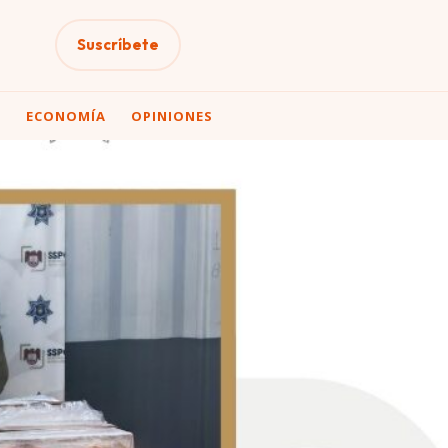
Suscríbete
A
ECONOMÍA
OPINIONES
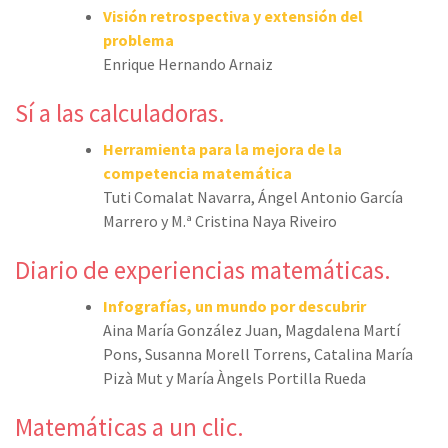
Visión retrospectiva y extensión del
problema
Enrique Hernando Arnaiz
Sí a las calculadoras.
Herramienta para la mejora de la
competencia matemática
Tuti Comalat Navarra, Ángel Antonio García
Marrero y M.ª Cristina Naya Riveiro
Diario de experiencias matemáticas.
Infografías, un mundo por descubrir
Aina María González Juan, Magdalena Martí
Pons, Susanna Morell Torrens, Catalina María
Pizà Mut y María Àngels Portilla Rueda
Matemáticas a un clic.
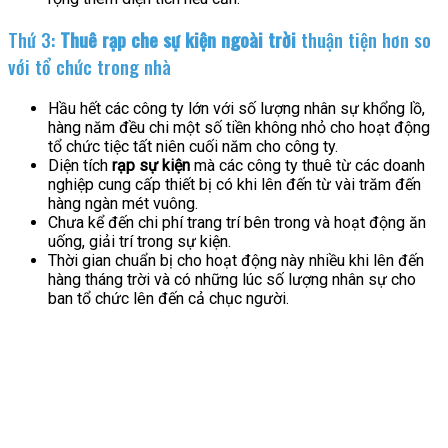
Thứ 3:
Thuê rạp che sự kiện ngoài trời
thuận tiện hơn so
với tổ chức trong nhà
Hầu hết các công ty lớn với số lượng nhân sự khổng lồ,
hàng năm đều chi một số tiền không nhỏ cho hoạt động
tổ chức tiệc tất niên cuối năm cho công ty.
Diện tích
rạp sự kiện
mà các công ty thuê từ các doanh
nghiệp cung cấp thiết bị có khi lên đến từ vài trăm đến
hàng ngàn mét vuông.
Chưa kể đến chi phí trang trí bên trong và hoạt động ăn
uống, giải trí trong sự kiện.
Thời gian chuẩn bị cho hoạt động này nhiều khi lên đến
hàng tháng trời và có những lúc số lượng nhân sự cho
ban tổ chức lên đến cả chục người.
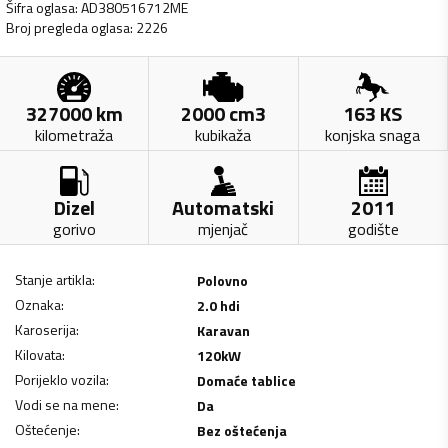
Šifra oglasa
:
AD380516712ME
Broj pregleda oglasa
:
2226
327000
km
2000
cm3
163
KS
kilometraža
kubikaža
konjska snaga
Dizel
Automatski
2011
gorivo
mjenjač
godište
Stanje artikla
:
Polovno
Oznaka
:
2.0 hdi
Karoserija
:
Karavan
Kilovata
:
120
kW
Porijeklo vozila
:
Domaće tablice
Vodi se na mene
:
Da
Oštećenje
:
Bez oštećenja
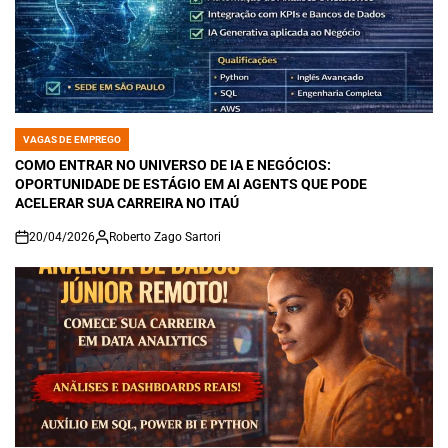
VAGAS DE EMPREGO
POSTED
IN
COMO ENTRAR NO UNIVERSO DE IA E NEGÓCIOS:
OPORTUNIDADE DE ESTÁGIO EM AI AGENTS QUE PODE
ACELERAR SUA CARREIRA NO ITAÚ
20/04/2026
Roberto Zago Sartori
on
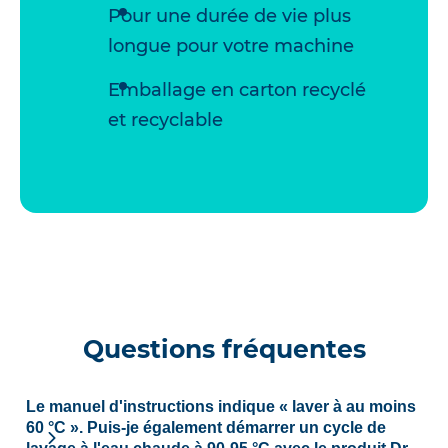
Pour une durée de vie plus
longue pour votre machine
Emballage en carton recyclé
et recyclable
Questions fréquentes
Le manuel d'instructions indique « laver à au moins
60 °C ». Puis-je également démarrer un cycle de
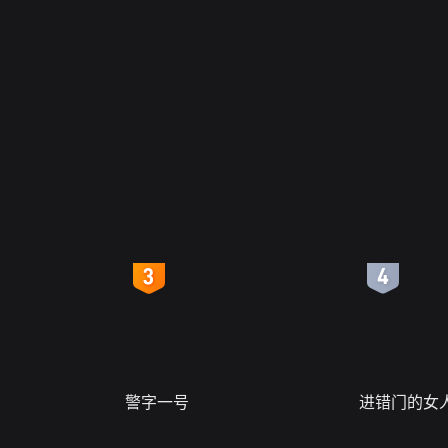
4
5
警字一号
进错门的女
──────────
Transcribe each entry exactly, pictures excluded.

Suscríbete
A
ECONOMÍA
OPINIONES
Visión retrospectiva y extensión del
problema
Enrique Hernando Arnaiz
Sí a las calculadoras.
Herramienta para la mejora de la
competencia matemática
Tuti Comalat Navarra, Ángel Antonio García
Marrero y M.ª Cristina Naya Riveiro
Diario de experiencias matemáticas.
Infografías, un mundo por descubrir
Aina María González Juan, Magdalena Martí
Pons, Susanna Morell Torrens, Catalina María
Pizà Mut y María Àngels Portilla Rueda
Matemáticas a un clic.
Thứ 3:
Thuê rạp che sự kiện ngoài trời
thuận tiện hơn so
với tổ chức trong nhà
Hầu hết các công ty lớn với số lượng nhân sự khổng lồ,
hàng năm đều chi một số tiền không nhỏ cho hoạt động
tổ chức tiệc tất niên cuối năm cho công ty.
Diện tích
rạp sự kiện
mà các công ty thuê từ các doanh
nghiệp cung cấp thiết bị có khi lên đến từ vài trăm đến
hàng ngàn mét vuông.
Chưa kể đến chi phí trang trí bên trong và hoạt động ăn
uống, giải trí trong sự kiện.
Thời gian chuẩn bị cho hoạt động này nhiều khi lên đến
hàng tháng trời và có những lúc số lượng nhân sự cho
ban tổ chức lên đến cả chục người.
Šifra oglasa
:
AD380516712ME
Broj pregleda oglasa
:
2226
327000
km
2000
cm3
163
KS
kilometraža
kubikaža
konjska snaga
Dizel
Automatski
2011
gorivo
mjenjač
godište
Stanje artikla
:
Polovno
Oznaka
:
2.0 hdi
Karoserija
:
Karavan
Kilovata
:
120
kW
Porijeklo vozila
:
Domaće tablice
Vodi se na mene
:
Da
Oštećenje
:
Bez oštećenja
VAGAS DE EMPREGO
POSTED
IN
COMO ENTRAR NO UNIVERSO DE IA E NEGÓCIOS:
OPORTUNIDADE DE ESTÁGIO EM AI AGENTS QUE PODE
ACELERAR SUA CARREIRA NO ITAÚ
20/04/2026
Roberto Zago Sartori
on
Pour une durée de vie plus
longue pour votre machine
Emballage en carton recyclé
et recyclable
Questions fréquentes
Le manuel d'instructions indique « laver à au moins
60 °C ». Puis-je également démarrer un cycle de
4
5
警字一号
进错门的女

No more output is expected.